Tuesday, March 16, 2010
Yesterday I blogged a bit about how much I have come to resent the lady I work with. In the evening, one of my BFF told me that she was quitting her job as she’d got a new, better one. I’m a little jealous of her too. So I think it may be time for me to move on from this job I have. I have worked here since 2001 – going on 9 years. I’ve gone as far as I can money wise and advancement-wise. My plan has been to work my own company until I could work for myself and quit this job, but now I’m wondering if I should find something else sooner. I decided this morning that I would give this job six more months and if I am still unhappy, I will begin aggressively looking for a better job.

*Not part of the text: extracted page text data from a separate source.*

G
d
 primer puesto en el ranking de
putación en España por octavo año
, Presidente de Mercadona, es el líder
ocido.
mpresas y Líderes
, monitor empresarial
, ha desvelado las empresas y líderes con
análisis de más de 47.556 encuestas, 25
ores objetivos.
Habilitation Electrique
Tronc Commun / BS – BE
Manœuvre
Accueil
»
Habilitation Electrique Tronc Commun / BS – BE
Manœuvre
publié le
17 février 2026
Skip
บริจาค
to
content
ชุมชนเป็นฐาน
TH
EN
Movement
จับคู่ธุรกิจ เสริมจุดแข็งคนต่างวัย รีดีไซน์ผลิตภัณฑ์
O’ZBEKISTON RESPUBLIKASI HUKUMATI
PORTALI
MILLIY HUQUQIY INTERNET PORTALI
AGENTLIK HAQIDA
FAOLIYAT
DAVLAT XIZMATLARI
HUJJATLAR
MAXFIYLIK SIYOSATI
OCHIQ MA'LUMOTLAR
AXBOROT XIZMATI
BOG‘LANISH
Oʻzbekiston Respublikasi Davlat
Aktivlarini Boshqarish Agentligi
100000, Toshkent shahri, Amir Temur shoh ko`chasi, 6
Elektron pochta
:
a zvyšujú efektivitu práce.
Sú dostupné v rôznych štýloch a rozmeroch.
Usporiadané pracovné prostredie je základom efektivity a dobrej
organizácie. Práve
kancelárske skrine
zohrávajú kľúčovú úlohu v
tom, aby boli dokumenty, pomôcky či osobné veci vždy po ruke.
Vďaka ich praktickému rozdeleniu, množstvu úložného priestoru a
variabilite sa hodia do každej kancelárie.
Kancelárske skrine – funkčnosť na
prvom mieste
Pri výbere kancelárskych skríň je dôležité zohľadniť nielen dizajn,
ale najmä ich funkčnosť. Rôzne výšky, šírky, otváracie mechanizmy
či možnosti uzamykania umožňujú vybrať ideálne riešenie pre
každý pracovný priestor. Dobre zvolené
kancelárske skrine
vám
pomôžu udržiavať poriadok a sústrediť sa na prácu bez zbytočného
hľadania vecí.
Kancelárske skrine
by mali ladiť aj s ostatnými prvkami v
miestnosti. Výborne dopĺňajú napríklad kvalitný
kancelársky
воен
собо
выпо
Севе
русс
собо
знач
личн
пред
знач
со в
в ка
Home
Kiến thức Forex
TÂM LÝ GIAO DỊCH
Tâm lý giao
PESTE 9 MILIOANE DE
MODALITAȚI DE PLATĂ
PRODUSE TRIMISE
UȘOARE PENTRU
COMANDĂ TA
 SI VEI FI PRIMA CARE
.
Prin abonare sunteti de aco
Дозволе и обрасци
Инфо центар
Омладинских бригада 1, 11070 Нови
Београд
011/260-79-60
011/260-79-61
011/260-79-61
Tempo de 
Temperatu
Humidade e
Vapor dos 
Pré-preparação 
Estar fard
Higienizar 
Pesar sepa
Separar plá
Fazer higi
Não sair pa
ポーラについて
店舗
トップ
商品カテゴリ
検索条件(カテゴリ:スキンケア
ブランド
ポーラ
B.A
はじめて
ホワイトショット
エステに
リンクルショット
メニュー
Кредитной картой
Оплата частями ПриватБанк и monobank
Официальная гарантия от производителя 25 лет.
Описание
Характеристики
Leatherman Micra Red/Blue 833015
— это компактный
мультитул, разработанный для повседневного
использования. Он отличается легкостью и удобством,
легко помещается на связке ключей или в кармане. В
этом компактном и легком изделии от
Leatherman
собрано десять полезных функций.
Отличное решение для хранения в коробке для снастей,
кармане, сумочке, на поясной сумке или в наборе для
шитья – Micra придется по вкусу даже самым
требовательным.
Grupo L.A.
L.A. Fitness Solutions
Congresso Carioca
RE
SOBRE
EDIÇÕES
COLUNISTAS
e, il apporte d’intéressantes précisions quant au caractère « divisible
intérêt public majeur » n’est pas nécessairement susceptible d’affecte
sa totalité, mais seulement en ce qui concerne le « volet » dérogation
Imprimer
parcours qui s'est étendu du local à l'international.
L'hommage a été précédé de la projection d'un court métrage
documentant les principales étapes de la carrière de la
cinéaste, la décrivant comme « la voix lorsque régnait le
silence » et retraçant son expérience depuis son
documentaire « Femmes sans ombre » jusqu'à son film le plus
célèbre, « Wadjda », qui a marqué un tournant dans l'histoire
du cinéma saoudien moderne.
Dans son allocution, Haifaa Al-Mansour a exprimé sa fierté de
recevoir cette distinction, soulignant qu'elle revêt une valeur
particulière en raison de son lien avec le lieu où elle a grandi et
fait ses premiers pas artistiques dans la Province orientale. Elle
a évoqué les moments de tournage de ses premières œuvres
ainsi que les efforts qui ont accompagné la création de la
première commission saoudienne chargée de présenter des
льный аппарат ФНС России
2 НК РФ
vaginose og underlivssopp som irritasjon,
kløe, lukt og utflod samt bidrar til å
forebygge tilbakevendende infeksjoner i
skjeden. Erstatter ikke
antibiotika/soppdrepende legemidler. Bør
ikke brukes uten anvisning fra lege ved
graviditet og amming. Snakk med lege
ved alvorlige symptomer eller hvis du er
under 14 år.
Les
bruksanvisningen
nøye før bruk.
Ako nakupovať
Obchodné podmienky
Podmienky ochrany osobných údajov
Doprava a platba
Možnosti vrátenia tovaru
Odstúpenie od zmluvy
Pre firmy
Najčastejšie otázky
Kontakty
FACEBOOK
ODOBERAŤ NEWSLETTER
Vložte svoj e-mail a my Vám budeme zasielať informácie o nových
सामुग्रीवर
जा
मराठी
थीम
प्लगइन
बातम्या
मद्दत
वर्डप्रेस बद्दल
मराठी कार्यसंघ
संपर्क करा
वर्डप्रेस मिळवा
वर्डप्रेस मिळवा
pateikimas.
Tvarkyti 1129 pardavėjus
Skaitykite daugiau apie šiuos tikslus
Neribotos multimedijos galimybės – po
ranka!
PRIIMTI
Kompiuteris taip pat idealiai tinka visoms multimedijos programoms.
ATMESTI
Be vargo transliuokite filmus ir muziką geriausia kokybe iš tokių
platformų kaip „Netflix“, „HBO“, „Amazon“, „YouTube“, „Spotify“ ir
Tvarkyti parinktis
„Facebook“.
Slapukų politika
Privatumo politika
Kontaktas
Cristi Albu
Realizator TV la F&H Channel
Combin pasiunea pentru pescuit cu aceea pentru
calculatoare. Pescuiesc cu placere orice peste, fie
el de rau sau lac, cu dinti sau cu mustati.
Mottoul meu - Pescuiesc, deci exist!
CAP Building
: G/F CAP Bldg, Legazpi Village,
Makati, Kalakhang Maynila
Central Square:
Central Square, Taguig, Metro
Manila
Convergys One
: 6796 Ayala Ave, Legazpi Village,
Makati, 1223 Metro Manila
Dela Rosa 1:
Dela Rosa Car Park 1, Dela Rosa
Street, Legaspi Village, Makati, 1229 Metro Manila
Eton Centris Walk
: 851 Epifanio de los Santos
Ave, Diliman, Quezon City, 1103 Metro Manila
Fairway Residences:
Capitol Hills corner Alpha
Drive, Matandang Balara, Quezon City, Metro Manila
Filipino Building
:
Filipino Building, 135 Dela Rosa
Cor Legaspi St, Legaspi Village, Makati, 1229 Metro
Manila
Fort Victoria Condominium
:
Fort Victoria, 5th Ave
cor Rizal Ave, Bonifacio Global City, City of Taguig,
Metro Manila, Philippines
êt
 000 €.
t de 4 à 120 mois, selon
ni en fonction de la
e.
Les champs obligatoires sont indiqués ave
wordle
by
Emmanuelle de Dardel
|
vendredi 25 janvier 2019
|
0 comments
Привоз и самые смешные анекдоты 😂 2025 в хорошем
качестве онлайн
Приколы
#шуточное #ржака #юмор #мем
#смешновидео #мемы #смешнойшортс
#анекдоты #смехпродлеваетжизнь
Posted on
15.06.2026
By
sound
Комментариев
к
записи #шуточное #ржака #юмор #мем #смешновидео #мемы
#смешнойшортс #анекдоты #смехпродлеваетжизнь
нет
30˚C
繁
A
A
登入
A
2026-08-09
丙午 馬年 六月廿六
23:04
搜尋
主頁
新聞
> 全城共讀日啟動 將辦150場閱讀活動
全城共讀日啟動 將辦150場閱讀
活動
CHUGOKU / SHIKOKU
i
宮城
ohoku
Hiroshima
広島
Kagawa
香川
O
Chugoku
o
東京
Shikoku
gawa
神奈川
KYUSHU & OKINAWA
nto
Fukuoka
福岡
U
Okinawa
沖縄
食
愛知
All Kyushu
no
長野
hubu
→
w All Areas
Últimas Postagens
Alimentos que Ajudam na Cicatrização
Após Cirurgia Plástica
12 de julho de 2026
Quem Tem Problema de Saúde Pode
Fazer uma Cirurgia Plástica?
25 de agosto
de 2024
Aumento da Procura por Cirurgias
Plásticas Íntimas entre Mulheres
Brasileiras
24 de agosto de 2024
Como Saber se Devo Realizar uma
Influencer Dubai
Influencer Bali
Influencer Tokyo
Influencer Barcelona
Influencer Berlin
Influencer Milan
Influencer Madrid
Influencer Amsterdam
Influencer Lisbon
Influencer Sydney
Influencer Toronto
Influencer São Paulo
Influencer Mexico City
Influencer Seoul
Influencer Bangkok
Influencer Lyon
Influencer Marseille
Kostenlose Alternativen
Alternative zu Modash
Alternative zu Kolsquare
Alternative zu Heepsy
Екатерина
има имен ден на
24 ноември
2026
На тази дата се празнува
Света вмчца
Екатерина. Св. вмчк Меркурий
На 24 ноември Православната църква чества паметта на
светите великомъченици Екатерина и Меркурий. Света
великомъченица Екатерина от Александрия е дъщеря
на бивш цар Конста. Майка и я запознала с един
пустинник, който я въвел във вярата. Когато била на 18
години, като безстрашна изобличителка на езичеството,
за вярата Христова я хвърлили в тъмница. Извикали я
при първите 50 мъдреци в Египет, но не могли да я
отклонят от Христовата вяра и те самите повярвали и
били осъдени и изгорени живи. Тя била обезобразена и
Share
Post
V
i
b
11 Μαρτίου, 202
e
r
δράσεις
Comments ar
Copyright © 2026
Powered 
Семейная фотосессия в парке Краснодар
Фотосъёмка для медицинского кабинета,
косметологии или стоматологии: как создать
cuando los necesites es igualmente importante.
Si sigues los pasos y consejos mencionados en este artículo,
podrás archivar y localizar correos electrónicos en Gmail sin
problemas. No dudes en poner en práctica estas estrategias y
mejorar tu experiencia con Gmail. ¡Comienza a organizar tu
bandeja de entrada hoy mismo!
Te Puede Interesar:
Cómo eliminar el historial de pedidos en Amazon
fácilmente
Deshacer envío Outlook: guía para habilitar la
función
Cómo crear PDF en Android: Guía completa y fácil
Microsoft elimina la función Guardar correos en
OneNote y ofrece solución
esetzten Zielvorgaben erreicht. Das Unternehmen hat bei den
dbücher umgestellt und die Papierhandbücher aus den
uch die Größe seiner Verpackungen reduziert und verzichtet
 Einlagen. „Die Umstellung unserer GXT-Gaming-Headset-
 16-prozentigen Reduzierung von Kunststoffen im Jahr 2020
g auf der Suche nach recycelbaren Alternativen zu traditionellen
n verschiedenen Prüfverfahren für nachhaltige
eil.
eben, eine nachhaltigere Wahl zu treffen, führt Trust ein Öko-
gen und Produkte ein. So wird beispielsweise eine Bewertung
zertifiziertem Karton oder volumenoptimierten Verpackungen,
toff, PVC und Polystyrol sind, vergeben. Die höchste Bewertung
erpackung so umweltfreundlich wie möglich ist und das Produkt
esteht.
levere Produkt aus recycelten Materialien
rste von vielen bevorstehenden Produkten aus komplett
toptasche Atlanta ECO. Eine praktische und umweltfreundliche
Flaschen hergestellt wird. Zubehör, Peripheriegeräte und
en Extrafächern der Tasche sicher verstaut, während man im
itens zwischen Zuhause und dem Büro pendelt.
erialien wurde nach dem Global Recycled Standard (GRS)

I think that my willingness to put up with a bad work environment has a lot to do with my weight problem. It is easier to stay here than go out and try to find something else. There are some things that I really like about this job. I have a lot of autonomy and my kids can come to my office after school (a mixed blessing), but overall I feel like I am a bit of a doormat. My co-worker comes and goes as she pleases. She seldom gets here on time and probably once a week she just doesn’t show up at all. She performs a few specific tasks and leaves the rest of the work for me. She takes weeks to do things that I accomplish in a couple hours. She also makes the same pay as me and I am pretty sure that she lies about the hours she works on her time card. When I put it in black and white like that, it seems really awful, but she is a really nice person and also a good friend of mine. I have told her many, many times that it bothers me that she doesn’t get here on time and she always agrees that she is a total flake, blah, blah, blah…, but she never does anything about it. She also takes tons of extra time off. Last summer she was off for about seven weeks between the end of April and the end of August. The summer is our busiest time at work so this created so much extra work for me. She didn’t get paid for all her time off, but her finances are such that she can afford to miss weeks of work without a problem.
So SIX MORE MONTHS. If I am still unhappy then, I will make a concentrated effort to find a new job. Hopefully my own company will grow sufficiently that I can work for myself. If not, I will find something that doesn’t leave me feeling resentful and jealous.
Food-wise, things have been going pretty well, but I am thinking it is about time for a fill. I haven’t felt much restriction for over a week now. Next week is six weeks post-op which is the time I was told to get my first fill. I have been following my food plan, but I have noticed that I can eat pretty quickly and that foods that would normally get stuck seem to be slipping through without any trouble.